== Data in this exercise ==

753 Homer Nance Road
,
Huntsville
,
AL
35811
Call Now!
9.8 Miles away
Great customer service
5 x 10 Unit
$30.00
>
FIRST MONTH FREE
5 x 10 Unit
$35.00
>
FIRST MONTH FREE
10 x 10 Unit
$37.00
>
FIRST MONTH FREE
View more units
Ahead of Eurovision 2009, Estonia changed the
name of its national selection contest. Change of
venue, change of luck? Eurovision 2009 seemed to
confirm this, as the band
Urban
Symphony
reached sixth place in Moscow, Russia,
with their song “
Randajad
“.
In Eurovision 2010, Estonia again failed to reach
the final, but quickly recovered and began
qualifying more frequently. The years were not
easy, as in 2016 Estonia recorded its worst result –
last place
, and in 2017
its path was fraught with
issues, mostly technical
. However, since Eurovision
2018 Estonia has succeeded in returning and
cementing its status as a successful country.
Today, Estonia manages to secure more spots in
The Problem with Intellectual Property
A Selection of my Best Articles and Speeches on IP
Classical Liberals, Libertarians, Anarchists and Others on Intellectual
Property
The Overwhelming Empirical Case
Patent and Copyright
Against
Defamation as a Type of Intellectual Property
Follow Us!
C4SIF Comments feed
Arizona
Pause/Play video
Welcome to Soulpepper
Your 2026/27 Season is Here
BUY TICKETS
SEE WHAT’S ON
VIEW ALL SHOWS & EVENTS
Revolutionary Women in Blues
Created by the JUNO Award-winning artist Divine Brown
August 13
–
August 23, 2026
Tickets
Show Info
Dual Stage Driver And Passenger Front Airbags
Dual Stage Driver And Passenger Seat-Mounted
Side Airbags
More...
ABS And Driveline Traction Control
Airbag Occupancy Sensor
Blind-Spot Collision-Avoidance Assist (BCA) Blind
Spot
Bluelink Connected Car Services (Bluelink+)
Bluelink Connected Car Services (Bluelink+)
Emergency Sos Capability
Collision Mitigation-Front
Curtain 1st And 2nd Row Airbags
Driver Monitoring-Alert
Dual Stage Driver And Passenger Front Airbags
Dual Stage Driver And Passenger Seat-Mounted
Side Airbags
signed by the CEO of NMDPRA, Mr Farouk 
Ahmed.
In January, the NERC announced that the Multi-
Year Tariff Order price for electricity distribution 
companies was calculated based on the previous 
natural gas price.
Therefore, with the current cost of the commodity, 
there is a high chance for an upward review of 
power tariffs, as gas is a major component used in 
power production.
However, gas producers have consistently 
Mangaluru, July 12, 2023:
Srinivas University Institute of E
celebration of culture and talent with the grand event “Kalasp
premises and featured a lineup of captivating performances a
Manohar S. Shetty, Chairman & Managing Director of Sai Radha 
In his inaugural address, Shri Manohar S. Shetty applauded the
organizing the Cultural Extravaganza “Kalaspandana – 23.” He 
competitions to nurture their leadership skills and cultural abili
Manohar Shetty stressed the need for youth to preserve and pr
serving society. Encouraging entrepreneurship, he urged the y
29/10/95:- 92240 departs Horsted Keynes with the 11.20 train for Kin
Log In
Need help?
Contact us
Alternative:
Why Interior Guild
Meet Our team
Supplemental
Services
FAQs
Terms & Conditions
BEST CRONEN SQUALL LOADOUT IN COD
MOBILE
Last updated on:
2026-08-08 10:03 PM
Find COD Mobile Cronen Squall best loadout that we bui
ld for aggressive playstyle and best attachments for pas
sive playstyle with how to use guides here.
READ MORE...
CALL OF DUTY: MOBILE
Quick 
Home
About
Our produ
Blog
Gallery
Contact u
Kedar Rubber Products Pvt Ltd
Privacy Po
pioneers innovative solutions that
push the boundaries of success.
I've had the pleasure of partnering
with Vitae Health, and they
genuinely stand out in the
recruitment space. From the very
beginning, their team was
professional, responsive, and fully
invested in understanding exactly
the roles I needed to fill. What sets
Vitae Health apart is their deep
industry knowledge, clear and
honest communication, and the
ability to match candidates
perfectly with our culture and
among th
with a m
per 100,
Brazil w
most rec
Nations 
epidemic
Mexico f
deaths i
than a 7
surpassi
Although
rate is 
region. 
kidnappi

===

# To-do item
Working from the entries above, return all lines that contain "place".

# Answer box
reached sixth place in Moscow, Russia,
last place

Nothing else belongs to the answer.